Il talentuoso mancino di Seattle a distanza di oltre cinquanta anni dalla sua dipartita viene ancora considerato il chitarrista numero uno mai apparso sul panorama del rock. Genio riconosciuto anche in vita, chiunque avrebbe voluto poter suonare con lui. Chiunque tranne l'oggi 82enne tastierista Brian Auger che in ben due occasioni lasciò perdere una possibile collaborazione con Jimi e oggi, a distanza di anni, non se ne dice dispiaciuto.

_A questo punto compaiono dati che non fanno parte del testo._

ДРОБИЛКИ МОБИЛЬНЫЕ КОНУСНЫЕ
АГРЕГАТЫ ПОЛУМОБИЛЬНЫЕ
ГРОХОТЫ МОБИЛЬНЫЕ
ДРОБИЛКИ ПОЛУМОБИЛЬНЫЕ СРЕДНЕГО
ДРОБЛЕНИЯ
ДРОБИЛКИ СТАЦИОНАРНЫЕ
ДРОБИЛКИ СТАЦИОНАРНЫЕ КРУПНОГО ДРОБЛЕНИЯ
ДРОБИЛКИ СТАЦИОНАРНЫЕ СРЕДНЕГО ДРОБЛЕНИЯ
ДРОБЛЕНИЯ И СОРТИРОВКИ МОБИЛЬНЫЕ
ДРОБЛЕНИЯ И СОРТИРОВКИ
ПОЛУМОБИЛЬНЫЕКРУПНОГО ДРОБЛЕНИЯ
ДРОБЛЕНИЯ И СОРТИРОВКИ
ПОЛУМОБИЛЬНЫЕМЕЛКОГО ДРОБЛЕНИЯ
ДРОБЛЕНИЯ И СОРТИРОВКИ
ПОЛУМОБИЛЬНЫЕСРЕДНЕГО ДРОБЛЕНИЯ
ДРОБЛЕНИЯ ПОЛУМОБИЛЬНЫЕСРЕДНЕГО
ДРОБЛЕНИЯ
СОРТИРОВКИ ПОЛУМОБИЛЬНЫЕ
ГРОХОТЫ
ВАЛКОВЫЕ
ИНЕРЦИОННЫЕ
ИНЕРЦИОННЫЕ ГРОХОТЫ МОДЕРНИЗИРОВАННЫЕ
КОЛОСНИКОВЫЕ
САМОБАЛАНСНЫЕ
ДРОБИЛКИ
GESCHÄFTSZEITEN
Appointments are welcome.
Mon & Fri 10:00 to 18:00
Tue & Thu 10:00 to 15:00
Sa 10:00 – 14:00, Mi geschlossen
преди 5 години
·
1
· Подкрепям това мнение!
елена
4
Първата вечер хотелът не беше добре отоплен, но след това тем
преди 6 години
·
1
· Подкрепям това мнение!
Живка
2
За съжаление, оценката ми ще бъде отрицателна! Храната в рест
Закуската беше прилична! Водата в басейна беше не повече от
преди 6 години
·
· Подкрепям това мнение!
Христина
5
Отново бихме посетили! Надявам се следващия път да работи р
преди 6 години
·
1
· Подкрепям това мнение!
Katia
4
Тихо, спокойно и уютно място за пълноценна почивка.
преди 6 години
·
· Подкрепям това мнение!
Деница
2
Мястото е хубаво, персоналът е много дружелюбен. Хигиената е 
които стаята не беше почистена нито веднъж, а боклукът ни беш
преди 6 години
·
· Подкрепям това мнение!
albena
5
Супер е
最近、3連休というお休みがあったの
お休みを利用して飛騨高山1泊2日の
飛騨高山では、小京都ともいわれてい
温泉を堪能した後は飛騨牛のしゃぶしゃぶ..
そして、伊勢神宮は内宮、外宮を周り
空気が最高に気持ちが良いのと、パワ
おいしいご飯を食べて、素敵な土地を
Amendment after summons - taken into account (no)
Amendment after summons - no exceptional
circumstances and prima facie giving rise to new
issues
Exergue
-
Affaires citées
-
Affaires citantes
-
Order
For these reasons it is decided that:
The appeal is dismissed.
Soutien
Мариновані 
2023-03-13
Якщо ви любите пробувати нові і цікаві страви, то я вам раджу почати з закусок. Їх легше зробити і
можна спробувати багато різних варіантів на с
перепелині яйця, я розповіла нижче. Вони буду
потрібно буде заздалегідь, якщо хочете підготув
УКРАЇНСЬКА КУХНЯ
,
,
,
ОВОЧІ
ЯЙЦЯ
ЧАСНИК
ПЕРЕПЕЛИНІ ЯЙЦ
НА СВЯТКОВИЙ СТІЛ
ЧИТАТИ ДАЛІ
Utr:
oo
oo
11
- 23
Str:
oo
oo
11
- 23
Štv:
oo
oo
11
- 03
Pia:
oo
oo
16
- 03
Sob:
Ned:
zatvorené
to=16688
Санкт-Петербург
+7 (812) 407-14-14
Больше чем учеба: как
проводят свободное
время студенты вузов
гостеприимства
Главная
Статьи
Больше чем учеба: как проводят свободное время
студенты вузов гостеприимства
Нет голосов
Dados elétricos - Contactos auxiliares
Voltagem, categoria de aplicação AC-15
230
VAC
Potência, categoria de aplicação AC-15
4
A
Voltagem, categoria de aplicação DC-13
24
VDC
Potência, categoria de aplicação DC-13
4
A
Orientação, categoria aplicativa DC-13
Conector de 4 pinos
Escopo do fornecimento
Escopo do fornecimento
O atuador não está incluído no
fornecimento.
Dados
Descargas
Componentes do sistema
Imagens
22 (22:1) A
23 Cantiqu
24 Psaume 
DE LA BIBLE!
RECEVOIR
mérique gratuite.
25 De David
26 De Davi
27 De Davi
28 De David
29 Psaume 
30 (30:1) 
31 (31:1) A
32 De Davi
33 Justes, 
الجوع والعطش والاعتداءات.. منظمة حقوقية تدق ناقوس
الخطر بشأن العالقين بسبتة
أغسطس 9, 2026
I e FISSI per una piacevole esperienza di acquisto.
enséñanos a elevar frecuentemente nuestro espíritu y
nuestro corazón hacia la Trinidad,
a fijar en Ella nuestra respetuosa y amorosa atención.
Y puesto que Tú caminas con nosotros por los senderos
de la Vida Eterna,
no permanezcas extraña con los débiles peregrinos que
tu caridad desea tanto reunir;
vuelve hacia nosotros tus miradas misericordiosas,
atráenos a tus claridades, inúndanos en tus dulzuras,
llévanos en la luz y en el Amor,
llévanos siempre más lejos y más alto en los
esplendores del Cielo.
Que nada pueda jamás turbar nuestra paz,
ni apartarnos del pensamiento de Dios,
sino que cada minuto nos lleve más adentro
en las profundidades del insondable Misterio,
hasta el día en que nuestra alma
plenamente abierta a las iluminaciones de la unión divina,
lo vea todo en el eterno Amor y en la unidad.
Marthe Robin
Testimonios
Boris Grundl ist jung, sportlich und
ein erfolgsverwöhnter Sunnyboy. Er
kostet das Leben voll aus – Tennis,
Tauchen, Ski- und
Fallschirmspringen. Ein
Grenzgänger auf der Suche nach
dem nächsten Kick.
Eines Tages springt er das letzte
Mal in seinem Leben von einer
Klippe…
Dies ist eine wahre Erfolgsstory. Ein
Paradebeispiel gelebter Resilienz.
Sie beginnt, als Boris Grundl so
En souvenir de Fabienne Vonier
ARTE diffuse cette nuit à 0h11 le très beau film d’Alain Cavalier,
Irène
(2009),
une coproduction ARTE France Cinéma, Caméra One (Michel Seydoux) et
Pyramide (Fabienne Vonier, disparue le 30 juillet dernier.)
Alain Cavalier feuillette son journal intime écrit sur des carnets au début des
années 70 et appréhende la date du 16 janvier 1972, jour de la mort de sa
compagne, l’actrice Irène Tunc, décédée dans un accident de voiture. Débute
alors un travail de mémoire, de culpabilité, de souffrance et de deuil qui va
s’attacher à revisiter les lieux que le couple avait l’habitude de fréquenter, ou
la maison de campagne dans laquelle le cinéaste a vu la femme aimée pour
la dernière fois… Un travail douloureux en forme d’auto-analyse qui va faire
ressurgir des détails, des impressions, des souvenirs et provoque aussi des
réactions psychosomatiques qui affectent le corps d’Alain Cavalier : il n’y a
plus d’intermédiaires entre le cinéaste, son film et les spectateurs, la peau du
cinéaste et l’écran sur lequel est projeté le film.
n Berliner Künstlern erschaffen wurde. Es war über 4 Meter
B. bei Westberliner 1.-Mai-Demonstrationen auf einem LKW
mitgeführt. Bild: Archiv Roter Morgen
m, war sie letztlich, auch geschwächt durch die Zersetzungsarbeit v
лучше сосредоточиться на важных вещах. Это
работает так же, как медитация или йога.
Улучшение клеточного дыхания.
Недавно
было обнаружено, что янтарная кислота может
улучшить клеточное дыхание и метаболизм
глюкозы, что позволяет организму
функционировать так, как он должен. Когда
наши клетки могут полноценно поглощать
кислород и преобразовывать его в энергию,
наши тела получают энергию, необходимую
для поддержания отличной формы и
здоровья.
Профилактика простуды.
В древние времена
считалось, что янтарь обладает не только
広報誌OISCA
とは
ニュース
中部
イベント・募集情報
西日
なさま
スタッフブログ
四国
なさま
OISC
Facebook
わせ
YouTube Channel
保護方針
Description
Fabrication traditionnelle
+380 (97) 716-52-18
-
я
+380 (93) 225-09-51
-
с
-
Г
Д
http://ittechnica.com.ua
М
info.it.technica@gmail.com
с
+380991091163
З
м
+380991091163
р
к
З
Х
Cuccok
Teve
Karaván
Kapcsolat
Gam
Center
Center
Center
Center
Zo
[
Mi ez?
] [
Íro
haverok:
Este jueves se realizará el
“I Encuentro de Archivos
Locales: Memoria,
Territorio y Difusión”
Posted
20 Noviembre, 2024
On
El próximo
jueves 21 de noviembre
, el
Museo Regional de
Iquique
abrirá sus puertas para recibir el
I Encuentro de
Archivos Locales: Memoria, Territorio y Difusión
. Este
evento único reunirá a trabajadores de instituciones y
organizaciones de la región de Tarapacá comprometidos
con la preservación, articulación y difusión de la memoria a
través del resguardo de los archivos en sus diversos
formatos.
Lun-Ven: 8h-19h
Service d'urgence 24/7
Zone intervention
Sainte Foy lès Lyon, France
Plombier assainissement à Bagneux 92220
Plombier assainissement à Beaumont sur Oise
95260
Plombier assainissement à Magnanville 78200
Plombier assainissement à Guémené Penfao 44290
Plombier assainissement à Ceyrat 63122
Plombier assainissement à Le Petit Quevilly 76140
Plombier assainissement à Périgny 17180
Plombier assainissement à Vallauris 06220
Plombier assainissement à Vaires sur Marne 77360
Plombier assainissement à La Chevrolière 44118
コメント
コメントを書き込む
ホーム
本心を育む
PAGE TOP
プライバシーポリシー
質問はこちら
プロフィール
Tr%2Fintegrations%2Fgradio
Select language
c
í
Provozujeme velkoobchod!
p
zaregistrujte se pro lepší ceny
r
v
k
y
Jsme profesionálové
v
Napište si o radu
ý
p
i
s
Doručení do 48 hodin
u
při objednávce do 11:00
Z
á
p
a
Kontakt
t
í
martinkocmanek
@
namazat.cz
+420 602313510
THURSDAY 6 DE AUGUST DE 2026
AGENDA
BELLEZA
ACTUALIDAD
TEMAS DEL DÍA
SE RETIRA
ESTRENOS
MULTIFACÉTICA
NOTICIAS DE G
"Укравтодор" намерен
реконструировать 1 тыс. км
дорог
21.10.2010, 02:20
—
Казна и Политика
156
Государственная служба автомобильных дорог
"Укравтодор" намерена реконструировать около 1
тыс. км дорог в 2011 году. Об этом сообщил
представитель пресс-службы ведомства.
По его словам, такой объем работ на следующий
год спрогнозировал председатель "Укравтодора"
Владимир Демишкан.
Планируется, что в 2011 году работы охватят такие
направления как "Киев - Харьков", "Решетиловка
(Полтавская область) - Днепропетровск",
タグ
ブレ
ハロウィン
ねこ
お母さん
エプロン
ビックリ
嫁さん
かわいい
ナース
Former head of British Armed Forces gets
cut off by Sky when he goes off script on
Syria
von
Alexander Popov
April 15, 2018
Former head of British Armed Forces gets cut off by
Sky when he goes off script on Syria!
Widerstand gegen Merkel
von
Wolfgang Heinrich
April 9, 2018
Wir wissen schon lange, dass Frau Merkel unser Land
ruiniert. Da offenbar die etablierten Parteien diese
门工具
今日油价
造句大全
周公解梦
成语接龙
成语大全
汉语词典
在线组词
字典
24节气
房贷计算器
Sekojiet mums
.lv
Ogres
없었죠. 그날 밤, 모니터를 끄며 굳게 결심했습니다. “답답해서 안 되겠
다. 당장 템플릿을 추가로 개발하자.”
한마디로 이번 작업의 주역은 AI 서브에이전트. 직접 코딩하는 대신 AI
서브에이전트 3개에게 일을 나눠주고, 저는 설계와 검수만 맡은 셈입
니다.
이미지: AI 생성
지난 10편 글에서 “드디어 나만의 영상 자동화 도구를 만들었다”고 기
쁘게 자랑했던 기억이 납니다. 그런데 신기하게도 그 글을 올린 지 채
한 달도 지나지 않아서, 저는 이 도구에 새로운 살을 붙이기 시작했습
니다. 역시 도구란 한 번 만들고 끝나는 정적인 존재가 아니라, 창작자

Riavvolgiamo il filo del tempo: nel 1966, quando Jimi Hendrix giunse a Londra dagli Stati Uniti, Brian Auger era già un musicista stimato e affermato sulla frizzante e vivace scena musicale londinese dell'epoca. Il manager di Jimi, l'ex bassista degli Animals Chas Chandler, spingeva perché il ragazzo si unisse ai Trinity, la band di Auger che aveva quale cantante Julie Driscoll. In questo modo Auger ha ricostruito come andarono le cose nel corso di una intervista rilasciata al quotidiano britannico The Guardian: "Rifiutai perché ero felice con Julie come cantante e Vic Briggs alla chitarra. Accadde che Chas chiese se il suo ragazzo poteva unirsi alla band, suonavamo molto tardi al Cromwellian, un club molto chic, io dissi che avrei preso una decisione una volta che l'avessi incontrato".

Jimi Hendrix a Auger fece una buona impressione, pareva essere "un bravo ragazzo, piuttosto timido", quindi gli consentì di prendere parte al secondo set che la band aveva in programma quella sera. Racconta ancora il musicista londinese: “Dato che il Cromwellian era uno dei pochi posti dove si poteva bere legalmente fuori orario, era pieno di musicisti. Quando Jimi iniziò a suonare incendiò il club ed Eric Clapton sbiancò in volto.”

Hendrix e Auger negli anni seguenti imboccarono dei percorsi musicali totalmente diversi, ma le loro strade si incrociarono nuovamente nel 1970, negli Stati Uniti. A quel pensiero il tono di Brian si fa triste: "La sua pelle e quella della sua ragazza, erano grigie, aveva un aspetto davvero malsano. Mi chiese di restare ad aiutarlo in un progetto, in quel periodo stava costruendo l'Electric Ladyland, il suo studio di registrazione. Purtroppo ho dovuto rifiutare l'offerta. Avevo programmato molte date che non potevo cancellare. Poi tirò fuori dalla tasca questo foglio di stagnola, lo sniffò e me lo offrì. Io rifiutai, dicendo, 'Non faccio nessuna di queste cose.' Jimi mi rispose: 'Brian, a girarmi intorno dovrei avere più persone come te.'"

Brian Auger, a dispetto della non più verde età è ancora in attività, una attività ora a conduzione familiare insieme al figlio Karma e alla figlia Savannah Grace. "Mio figlio è il batterista e mia figlia è la cantante. È un affare di famiglia, amiamo esibirci e mantenere viva la musica".